§ **ACTION ITEM**
Answer these from the post about the recursive directory-listing program written in C:
(a) Which Linux utility, with which flags, does the author compare the program to?
(b) According to its comment, what does user_info_cache store?
(c) What value is BUF_SIZE defined as?

§ **TEXT SEGMENT**
+++++

Recently I wrote my own implementation of a utility for recursive output of the directories' contents, kind of similar to the ls Linux utility with the -Ro flags. As a training, I wrote it in C.
I would love to hear your feedback on possible optimizations, better error handling, flaws in implementation, or the code in general.
I usually code in C++ and it so happened that I'm not very familiar with C, so maybe some places could have been implemented better, but I need someone experienced to point this out. Thanks!
#include <sys/stat.h>
#include <dirent.h>
#include <pwd.h>
#include <unistd.h>
#include <stdio.h>
#include <stdlib.h>
#include <time.h>
#include <string.h>
#include <errno.h>
#include <error.h>
#include <locale.h>
#include <malloc.h>
#include <stddef.h>
#define BUF_SIZE 1024 /* initial size of the buffer for storing file information */
#define UNAME_MAX 32
#define DATE_LEN 20
#define PERM_LEN 10
#define MINOR_ERROR 1
#define FATAL_ERROR 2
enum file_type {
REGULAR,
DIRECTORY,
SYMLINK,
FIFO,
SOCKET,
EXECUTABLE,
UNKNOWN
};
const char *file_type_str[] = { /* for some reason, this works faster than the array of chars.
There may be some kind of alignment issues, not sure */
[REGULAR] = "",
[DIRECTORY] = "/",
[SYMLINK] = "@",
[FIFO] = "|",
[SOCKET] = "=",
[EXECUTABLE] = "*",
[UNKNOWN] = "?"
};
struct file_info {
struct stat st;
enum file_type type;
char *name;
char *path;
char *target;
};
struct user_info {
char name[UNAME_MAX];
uid_t uid;
struct user_info *next;
};
static struct user_info *user_info_cache; /* cache the results of the expensive getpwuid() calls */
static int exit_status;
static void
init(void) {
tzset(); /* call tzset() to initialize the timezone information before call to reentrant localtime_r()
according to POSIX.1-2004 */
setlocale(LC_COLLATE, ""); /* set the locale for collation aware string comparison */
}
static int
compare_file_name(const void *a, const void *b) {
return strcoll(((const struct file_info *) a)->name, ((const struct file_info *) b)->name);
}
static void
*xmalloc(size_t size) {
void *ptr = malloc(size);
if (ptr == NULL) {
error(FATAL_ERROR, errno, "malloc");
__builtin_unreachable(); /* if status given to error() is a nonzero value, error() calls exit(3)

+++++

§ **MATERIAL PROVIDED**
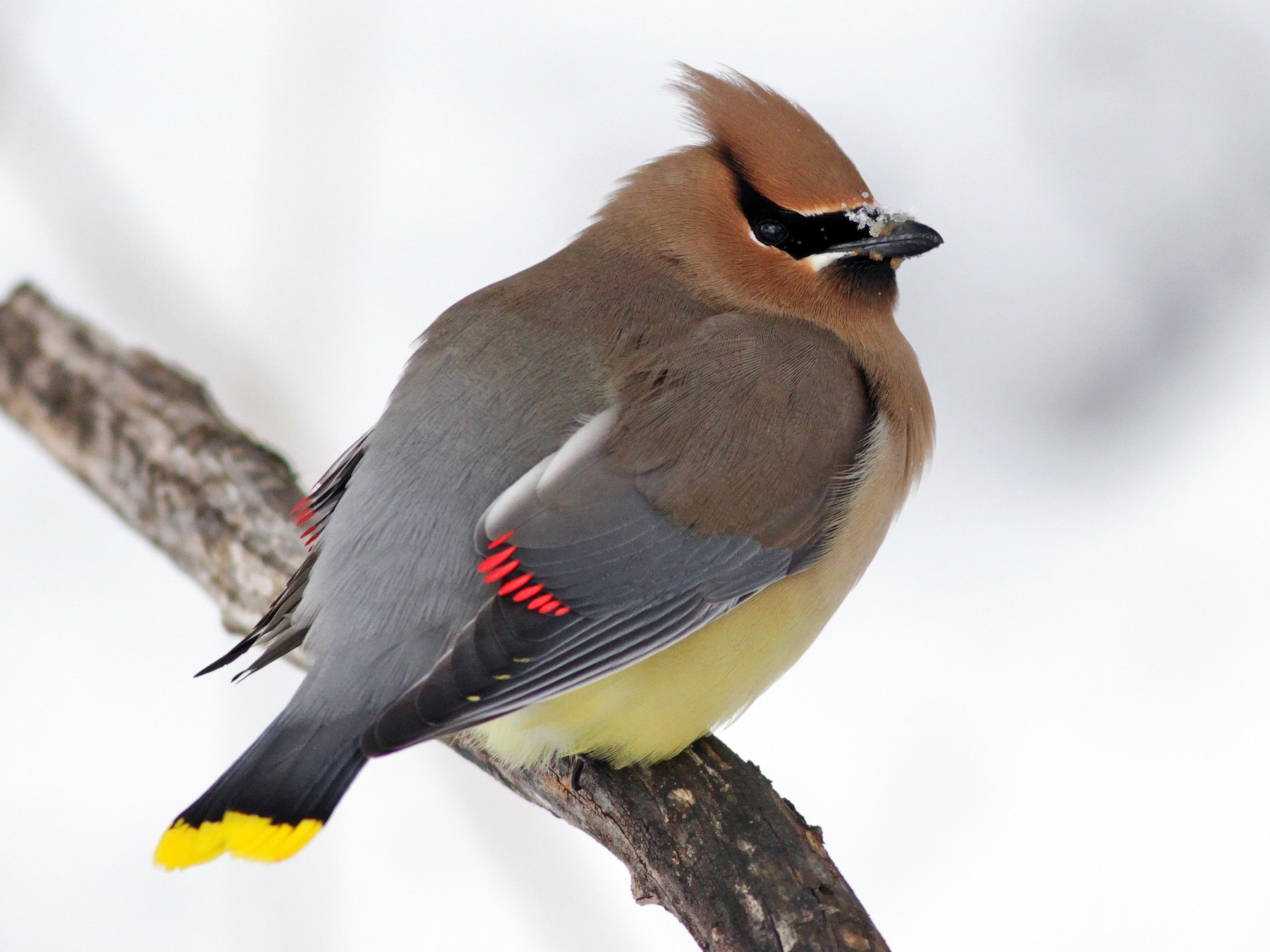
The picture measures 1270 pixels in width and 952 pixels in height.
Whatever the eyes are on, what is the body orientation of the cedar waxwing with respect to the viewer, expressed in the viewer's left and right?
facing away from the viewer and to the right of the viewer
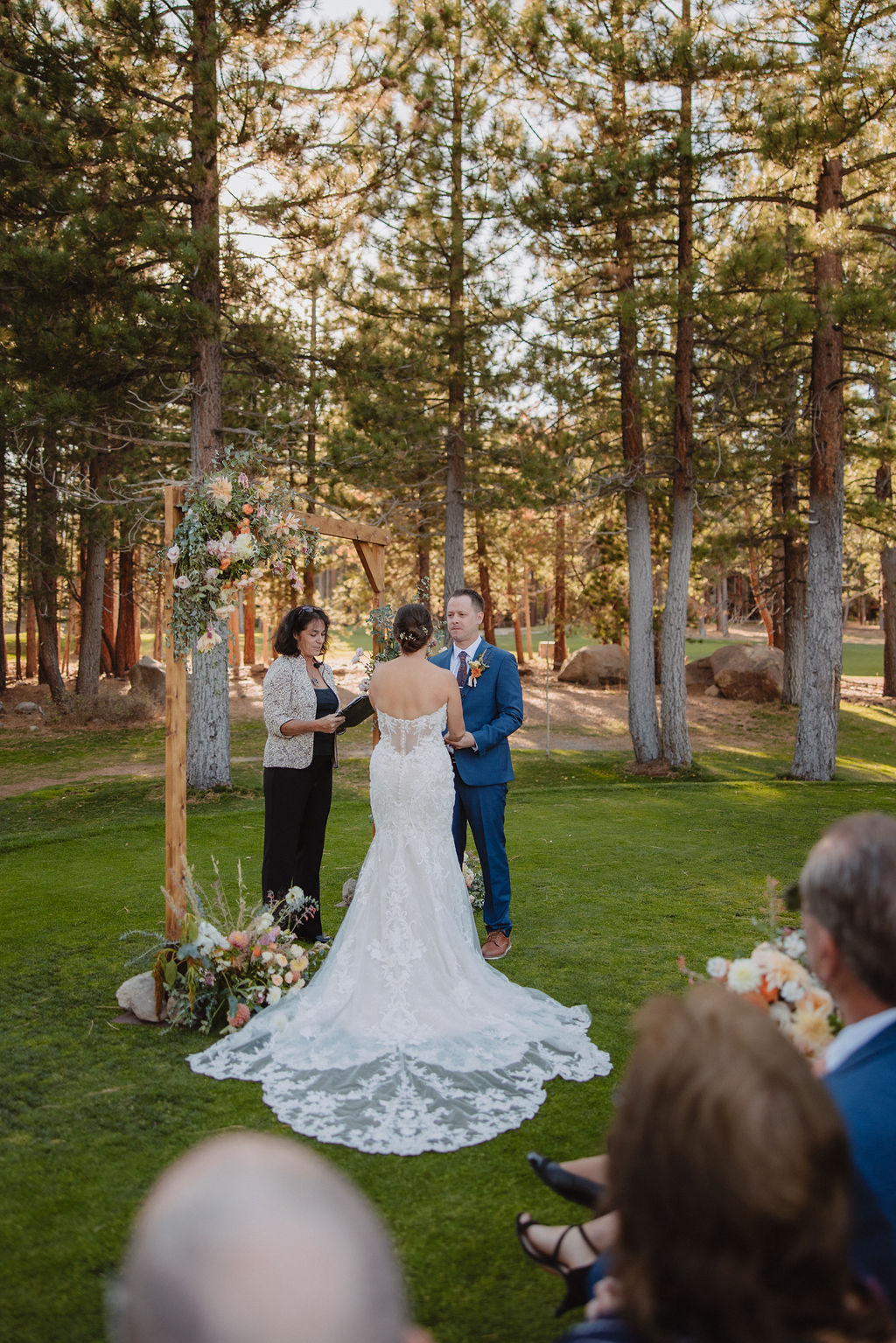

+++++

§ **RESULT OF THIS EXERCISE**
(a) The ls utility with the -Ro flags.
(b) The results of the expensive getpwuid() calls.
(c) 1024.